(About this task): Using the records below, output the stretch that opens with the line containing "Акустичні системи" and closes with the line containing "Написати відгук", exactly and including both lines, with nothing more.

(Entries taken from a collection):

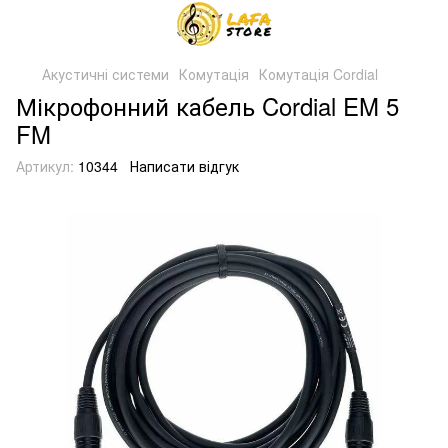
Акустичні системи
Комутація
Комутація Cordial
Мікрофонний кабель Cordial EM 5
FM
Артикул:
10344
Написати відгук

* * *

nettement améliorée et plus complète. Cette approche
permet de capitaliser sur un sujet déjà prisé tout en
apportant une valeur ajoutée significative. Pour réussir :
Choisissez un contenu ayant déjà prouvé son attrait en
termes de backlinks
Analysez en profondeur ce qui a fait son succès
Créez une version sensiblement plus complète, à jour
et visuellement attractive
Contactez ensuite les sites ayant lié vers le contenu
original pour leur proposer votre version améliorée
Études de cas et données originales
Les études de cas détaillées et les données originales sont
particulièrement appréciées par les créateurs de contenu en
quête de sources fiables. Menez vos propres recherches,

* * *

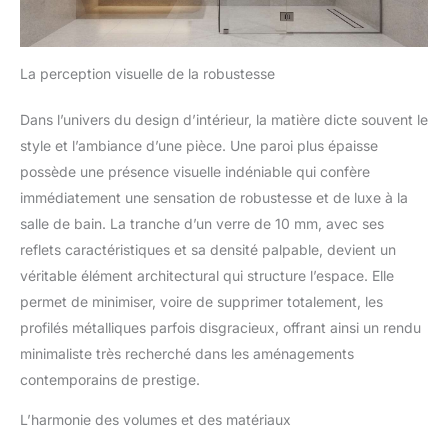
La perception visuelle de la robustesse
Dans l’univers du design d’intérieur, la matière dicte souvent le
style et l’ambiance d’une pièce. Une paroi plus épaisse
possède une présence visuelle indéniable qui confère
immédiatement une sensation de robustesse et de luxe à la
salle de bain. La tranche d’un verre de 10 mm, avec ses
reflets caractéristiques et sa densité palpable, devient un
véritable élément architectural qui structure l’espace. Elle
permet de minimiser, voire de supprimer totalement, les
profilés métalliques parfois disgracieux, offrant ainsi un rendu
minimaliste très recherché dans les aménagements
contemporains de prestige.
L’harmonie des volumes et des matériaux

(Solution for this task):
Акустичні системи
Комутація
Комутація Cordial
Мікрофонний кабель Cordial EM 5
FM
Артикул:
10344
Написати відгук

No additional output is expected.